The Adagio is the perfect soundtrack for today’s text. The week had started with a parade. Jesus’ triumphal entry into Jerusalem. The whispers of “Hosanna” had been going on for years–that Aramaic phrase that means “Lord, save us.” On Palm Sunday it had turned to shouts of joy, still in Aramaic so that the Romans couldn’t understand their cries for deliverance. Then a symbol of freedom is added–the people cover the street with palm branches. And the whole city is thrown into turmoil.

But in just a few days, everything will change. The martial music of that joyful Sunday will sound like this. Hopeful cries will turn into cries of accusation. Shouts of “Save us!” will become shouts of “Crucify Him!” And Jesus’ own disciples…yes, they too will all desert Him.

Peter, driven by his idealism and the pride he had in his faith, very comfortable in his innocence, Peter had protested with all the confidence in his own faith, “No, I won’t. Not me! Never.” “Yes, you will,” Jesus replies. “In fact, before the rooster crows, you will deny Me three times.” “Never,” says Peter. “I would die first.” And the music is there…but Peter cannot hear it.

You know the story…Jesus is arrested and put on trial. Peter witnesses it all…from a safe distance. But he is recognized because his Galilean accent gives him away. And despite his noble intentions, despite his brave declarations, despite his faith, Peter denies that he even knows who Jesus is. He fails as a disciple. He weeps bitterly.
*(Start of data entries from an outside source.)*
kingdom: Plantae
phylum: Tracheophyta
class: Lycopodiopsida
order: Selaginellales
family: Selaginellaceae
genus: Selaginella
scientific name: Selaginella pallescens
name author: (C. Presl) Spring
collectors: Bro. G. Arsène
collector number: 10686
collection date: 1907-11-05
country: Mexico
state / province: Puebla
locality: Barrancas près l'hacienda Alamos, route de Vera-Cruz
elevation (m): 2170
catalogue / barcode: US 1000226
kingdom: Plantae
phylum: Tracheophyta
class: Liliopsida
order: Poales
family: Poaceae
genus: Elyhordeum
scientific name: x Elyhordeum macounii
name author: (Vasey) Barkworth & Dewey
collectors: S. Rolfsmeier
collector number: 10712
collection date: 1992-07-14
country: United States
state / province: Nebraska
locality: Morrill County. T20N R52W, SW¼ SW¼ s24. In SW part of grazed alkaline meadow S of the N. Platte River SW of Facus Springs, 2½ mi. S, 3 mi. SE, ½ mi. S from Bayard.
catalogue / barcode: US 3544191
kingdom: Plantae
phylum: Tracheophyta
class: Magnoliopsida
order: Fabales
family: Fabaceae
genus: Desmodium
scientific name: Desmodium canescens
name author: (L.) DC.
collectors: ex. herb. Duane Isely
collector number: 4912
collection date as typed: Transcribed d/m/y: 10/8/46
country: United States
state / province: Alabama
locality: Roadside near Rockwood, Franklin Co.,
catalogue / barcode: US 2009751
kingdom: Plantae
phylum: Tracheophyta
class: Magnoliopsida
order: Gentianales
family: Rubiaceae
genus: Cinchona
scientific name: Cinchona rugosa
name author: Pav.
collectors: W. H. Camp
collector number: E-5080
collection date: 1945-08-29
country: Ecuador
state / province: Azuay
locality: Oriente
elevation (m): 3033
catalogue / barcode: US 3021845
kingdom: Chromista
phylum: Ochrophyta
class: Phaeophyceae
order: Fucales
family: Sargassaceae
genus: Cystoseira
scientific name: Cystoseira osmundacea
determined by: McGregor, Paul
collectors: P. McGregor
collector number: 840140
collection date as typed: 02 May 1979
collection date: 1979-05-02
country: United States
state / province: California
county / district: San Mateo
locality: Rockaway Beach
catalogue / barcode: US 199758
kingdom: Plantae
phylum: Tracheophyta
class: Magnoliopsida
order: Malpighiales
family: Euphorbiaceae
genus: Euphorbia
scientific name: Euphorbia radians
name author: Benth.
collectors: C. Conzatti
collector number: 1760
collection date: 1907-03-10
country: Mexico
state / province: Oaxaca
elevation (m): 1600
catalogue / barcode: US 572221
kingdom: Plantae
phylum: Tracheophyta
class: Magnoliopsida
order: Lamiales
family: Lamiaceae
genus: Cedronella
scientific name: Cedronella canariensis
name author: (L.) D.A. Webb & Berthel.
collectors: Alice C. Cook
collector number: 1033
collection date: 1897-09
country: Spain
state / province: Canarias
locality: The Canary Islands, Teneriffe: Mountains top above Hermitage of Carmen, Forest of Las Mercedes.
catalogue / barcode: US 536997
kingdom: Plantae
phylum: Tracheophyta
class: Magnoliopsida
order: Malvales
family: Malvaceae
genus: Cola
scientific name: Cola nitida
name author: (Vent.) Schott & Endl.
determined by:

It is one of the saddest moments in the Passion story. Peter realizes he has failed. His sense of loss is withering. Not only is Jesus going to be crucified, but there is nothing Peter can do about it. And the music of Samuel Barber cuts right through the heart.

One music historian suggested three possible reasons for the profound sadness in this music: It’s about Barber’s own struggle with depression. It’s about the absolute aloneness we feel when a loved one dies. It’s about the shattering sound of our fallen dreams, dreams that have been dreamt big…and the shattering emptiness we feel when we realize we are not, nor ever will be that big.

That third option fits so well. Peter was dreaming big for three years with Jesus. But now those dreams have fallen. Indeed, all of humanity holds on to the dream of being like God, of being self-sufficient, of being able to handle all the complexities of life on our own. It’s part of the naïve innocence of being human.

In Peter’s story, human innocence is shattered…lost. With Peter we also realize that despite our best intentions as people of faith we have a way of denying Jesus. We think we can handle life. That if we have enough faith, we can handle it all. We can handle faith and sin and grace and all of it on our own. But we cannot. We cannot.

Peter’s moment in the courtyard was the moment of his redemption. In that moment of denying Jesus, in that moment of the shattering sound of everything he had naively claimed in faith…precisely then, in that fall, Peter was born anew. It is as Martin Luther had said of his own dark night when the Gospel burst in upon his troubled mind. “How could I be anything but powerless? Am I God? I had lived my life like a willful child. But that night I understood. I had been afraid of falling. But that night I fell into the hands of the living God. ‘Father, into Your hands…’”

Peter, desperately alone in that courtyard. Luther, desperately alone with his sin and his condemning conscience…for them, for us, Jesus was going to the cross.

Where cross the crowded ways of life—on shadowed thresholds dark with fears, where faith has crumbled—we catch the vision of Thy tears, O Son of man. And we hear, like the music of Barber’s Adagio, so sad, yet sweet, we hear Thy voice, “Father, forgive them…for they know not what they do.”